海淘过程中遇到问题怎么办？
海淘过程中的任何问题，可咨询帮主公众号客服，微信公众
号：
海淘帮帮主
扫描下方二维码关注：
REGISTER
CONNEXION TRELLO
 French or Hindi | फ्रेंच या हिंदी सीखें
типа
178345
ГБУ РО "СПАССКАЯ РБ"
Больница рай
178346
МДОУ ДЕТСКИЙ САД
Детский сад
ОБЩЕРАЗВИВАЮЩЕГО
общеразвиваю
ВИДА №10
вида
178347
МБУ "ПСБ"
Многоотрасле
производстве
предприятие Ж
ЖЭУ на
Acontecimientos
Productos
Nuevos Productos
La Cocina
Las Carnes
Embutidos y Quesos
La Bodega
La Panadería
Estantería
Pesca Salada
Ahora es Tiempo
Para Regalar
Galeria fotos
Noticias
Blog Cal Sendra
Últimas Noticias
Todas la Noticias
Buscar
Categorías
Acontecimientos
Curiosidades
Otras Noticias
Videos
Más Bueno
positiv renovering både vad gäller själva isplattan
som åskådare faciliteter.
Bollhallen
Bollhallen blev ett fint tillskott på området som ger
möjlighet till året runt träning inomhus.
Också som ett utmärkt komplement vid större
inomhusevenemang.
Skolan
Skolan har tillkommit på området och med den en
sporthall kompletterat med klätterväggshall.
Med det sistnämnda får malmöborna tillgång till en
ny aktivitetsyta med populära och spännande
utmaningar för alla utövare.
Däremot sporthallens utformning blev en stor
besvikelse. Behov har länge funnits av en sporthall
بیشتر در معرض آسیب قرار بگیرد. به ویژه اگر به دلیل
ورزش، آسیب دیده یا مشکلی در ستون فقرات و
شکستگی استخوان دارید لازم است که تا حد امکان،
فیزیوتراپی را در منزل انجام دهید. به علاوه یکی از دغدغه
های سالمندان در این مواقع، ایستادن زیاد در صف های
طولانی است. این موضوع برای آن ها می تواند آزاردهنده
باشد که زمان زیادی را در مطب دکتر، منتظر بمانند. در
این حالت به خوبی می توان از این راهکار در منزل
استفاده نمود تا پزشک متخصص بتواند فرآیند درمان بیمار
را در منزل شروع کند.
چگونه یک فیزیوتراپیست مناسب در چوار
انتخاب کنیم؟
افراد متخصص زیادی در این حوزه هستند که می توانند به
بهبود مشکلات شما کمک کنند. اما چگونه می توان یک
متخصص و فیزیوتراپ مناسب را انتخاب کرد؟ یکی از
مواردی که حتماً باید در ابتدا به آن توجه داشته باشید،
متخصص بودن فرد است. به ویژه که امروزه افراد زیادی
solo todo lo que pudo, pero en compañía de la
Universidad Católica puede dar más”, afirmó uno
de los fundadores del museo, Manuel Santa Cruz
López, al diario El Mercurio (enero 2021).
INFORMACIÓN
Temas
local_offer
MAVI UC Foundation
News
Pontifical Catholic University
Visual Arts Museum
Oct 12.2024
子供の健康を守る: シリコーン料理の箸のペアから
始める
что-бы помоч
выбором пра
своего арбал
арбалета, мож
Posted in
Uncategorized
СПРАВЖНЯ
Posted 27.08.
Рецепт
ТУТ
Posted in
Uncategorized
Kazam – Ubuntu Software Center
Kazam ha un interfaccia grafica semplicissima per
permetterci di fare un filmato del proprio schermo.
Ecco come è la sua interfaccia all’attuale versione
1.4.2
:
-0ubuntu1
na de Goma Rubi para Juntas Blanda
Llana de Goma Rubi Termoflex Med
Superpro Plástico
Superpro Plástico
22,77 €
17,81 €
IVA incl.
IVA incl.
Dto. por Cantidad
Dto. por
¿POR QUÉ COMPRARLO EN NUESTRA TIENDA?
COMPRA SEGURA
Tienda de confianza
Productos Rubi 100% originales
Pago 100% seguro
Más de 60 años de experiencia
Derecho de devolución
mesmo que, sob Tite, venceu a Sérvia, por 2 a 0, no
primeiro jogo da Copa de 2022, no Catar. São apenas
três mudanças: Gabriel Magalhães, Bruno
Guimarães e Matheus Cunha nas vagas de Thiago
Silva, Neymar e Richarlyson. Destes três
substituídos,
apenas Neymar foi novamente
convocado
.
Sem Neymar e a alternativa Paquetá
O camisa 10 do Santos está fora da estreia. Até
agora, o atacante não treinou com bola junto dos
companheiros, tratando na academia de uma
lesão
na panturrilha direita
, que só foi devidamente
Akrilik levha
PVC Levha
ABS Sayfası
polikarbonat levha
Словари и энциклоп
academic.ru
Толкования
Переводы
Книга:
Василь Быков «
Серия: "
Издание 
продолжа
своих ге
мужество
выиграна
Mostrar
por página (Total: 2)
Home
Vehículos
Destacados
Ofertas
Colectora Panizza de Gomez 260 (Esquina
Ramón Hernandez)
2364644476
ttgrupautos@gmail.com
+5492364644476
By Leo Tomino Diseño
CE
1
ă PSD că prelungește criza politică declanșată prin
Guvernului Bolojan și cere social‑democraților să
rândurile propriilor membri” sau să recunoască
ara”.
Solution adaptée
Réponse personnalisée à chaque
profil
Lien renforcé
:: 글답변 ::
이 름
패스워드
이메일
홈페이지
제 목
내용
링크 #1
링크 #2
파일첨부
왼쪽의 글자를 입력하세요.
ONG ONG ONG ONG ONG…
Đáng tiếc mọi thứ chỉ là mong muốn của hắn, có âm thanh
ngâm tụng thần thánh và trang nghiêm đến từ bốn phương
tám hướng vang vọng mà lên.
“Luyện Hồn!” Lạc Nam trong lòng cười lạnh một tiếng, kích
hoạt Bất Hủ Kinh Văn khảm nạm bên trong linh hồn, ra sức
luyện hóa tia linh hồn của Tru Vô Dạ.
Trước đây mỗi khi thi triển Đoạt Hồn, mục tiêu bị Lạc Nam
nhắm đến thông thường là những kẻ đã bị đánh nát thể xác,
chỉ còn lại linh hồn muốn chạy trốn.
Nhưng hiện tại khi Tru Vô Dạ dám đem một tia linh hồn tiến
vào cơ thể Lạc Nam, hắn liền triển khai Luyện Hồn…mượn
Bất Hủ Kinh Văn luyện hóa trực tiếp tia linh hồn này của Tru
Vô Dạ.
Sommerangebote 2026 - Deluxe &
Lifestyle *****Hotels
--------------------
About this exercise: Pull out each line of the listing that contains the string "زیادی", treating uppercase and lowercase as different.

Response:
باشد که زمان زیادی را در مطب دکتر، منتظر بمانند. در
افراد متخصص زیادی در این حوزه هستند که می توانند به
متخصص بودن فرد است. به ویژه که امروزه افراد زیادی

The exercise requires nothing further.